SEC Deluged by Support for Uptick Rule's Return
JUNE 10, 2009 By DAISY MAXEY
At 68, trucker Wayne Adamson planned to work a little longer. But with his nest egg diminished, he feels he doesn't have much choice. He blames hedge funds and others engaged in short selling.
"I'm a mover, so it's quite physical," say Mr. Adamson of Lake Havasu City, Ariz. "I probably intended on staying in it a little, regardless -- as long as I'm able -- but now, instead of it being sort of a volunteer situation, it's almost a mandatory situation."
If the Securities and Exchange Commission is seeking a consensus on its proposed measures to curb short selling of stocks, it has one. In the more than 800 letters the regulator has received since it put the proposal up for comment in April, investors, Mr. Adamson among them, are overwhelmingly calling for the return of the uptick rule, which restricts short selling when a stock's price moved downward in the most recent trade. It is seeking comment until June 19.
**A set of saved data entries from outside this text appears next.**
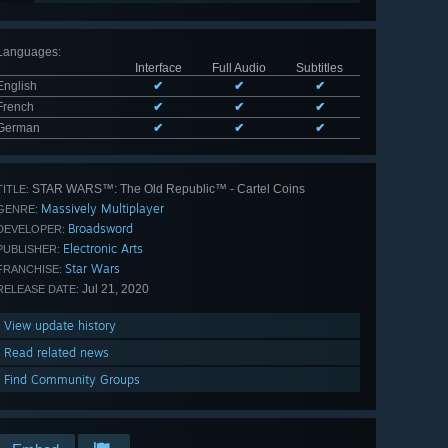
Languages
:
Interface
Full Audio
Subtitles
English
✔
✔
✔
French
✔
✔
✔
German
✔
✔
✔
STAR WARS™: The Old Republic™ - Cartel Coins
TITLE:
Massively Multiplayer
GENRE:
Broadsword
DEVELOPER:
Electronic Arts
PUBLISHER:
Star Wars
FRANCHISE:
Jul 21, 2020
RELEASE DATE:
View update history
Read related news
Find Community Groups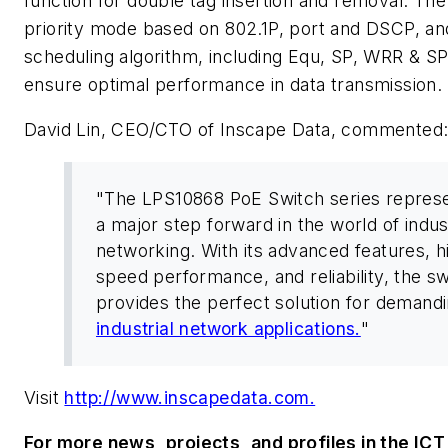
function for double tag insertion and removal. Th
priority mode based on 802.1P, port and DSCP, a
scheduling algorithm, including Equ, SP, WRR & 
ensure optimal performance in data transmission.
David Lin, CEO/CTO of Inscape Data, commented
"The LPS10868 PoE Switch series repres
a major step forward in the world of indust
networking. With its advanced features, h
speed performance, and reliability, the sw
provides the perfect solution for demand
industrial network applications.
"
Visit
http://www.inscapedata.com.
For more news, projects, and profiles in the ICT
In a short sale, traders sell borrowed stock with the expectation they can buy it back later at a lower price.
Certainly, some of the writers say the uptick rule is ineffective in today's market, notably the Security Traders Association, an advocate group for professional equity traders.
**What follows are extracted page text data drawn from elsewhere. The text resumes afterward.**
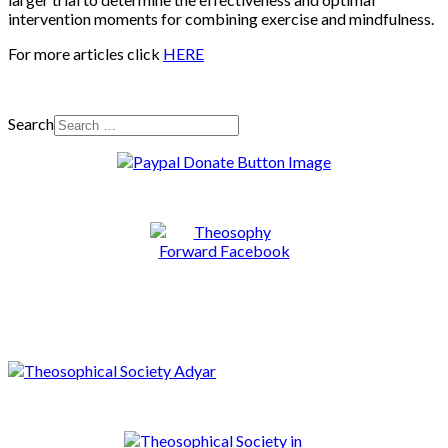
intervention moments for combining exercise and mindfulness.
For more articles click
HERE
Search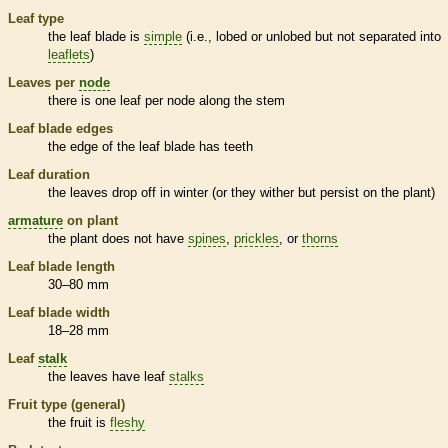
Leaf type
the leaf blade is
simple
(i.e., lobed or unlobed but not separated into
leaflets
)
Leaves per
node
there is one leaf per
node
along the stem
Leaf blade edges
the edge of the leaf blade has teeth
Leaf duration
the leaves drop off in winter (or they wither but persist on the plant)
armature
on plant
the plant does not have
spines
,
prickles
, or
thorns
Leaf blade length
30–80 mm
Leaf blade width
18–28 mm
Leaf
stalk
the leaves have leaf
stalks
Fruit type (general)
the fruit is
fleshy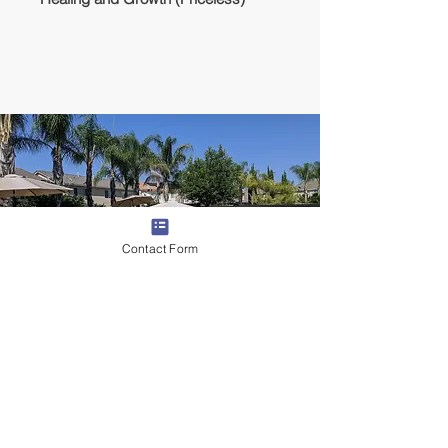
Contact Form
Lodging
We will stay in a rented house with full
amenities, pool, AC, and backyard/patio.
However, many professional and nonprofessional investors, retirees and those still laboring in various trades plead for reinstatement of the rule, which was created in the Great Depression and repealed in 2007.
"The uptick rule should come back," writes Howard Ward, portfolio manager for the Gamco Growth Fund at Gamco Investors Inc., in an April 24 letter to the regulator. Mr. Ward also calls for the banning of "naked" short selling, when traders sell stocks they haven't borrowed; an increase in capital ratios; regulation of credit default swaps; and an examination of the role of leveraged exchange-traded funds.
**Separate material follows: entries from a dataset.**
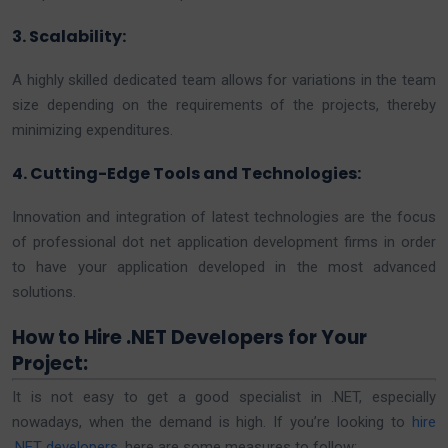
3. Scalability:
A highly skilled dedicated team allows for variations in the team
size depending on the requirements of the projects, thereby
minimizing expenditures.
4. Cutting-Edge Tools and Technologies:
Innovation and integration of latest technologies are the focus
of professional dot net application development firms in order
to have your application developed in the most advanced
solutions.
How to Hire .NET Developers for Your
Project:
It is not easy to get a good specialist in .NET, especially
nowadays, when the demand is high. If you’re looking to
hire
.NET developers
, here are some measures to follow:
Mark Johnson, of Santa Monica, Calif.-based Growth Strategies, manages Parallel Partners, a small hedge fund, and various individual accounts. He, too, urged the SEC to reinstate the uptick rule, which he said helps investor psychology. The rule's removal and the trading that results "takes an already emotional situation when stocks are dropping, and turns it into a highly exaggerated situation," Mr. Johnson said.
Financial adviser Paul Orlando, with Edward Jones Investments in Boise, Idaho, said in a May 5 letter that the rule's repeal "drastically changed the outcome of many stocks this past year." The SEC's proposal to select certain stocks for restrictions in volatile markets changes rules midstream, writes Mr. Orlando. Short sellers "know they won't be punished midstream," he said.
But James Cornehlsen, chief investment strategist at Dunn Warren Investment Advisers LLC, in Greenwood Village, Colo., says short selling is an integral part of price formation in the market, which the uptick rule "artificially impedes." In a May 2 letter, he urged the SEC to focus on discontinuing naked short selling.
The Security Traders Association, in a March 18 letter to the regulator, says, "short-selling is a legitimate and economically important activity," and that the SEC "bolstered the integrity of the markets" when it removed disparate price tests.
Mr. Adamson says he and those around him have already suffered great harm. "Isn't it coincidental that right at the time the uptick rule was abolished, the sharp spiral downturn started," he wrote in a May 4 letter.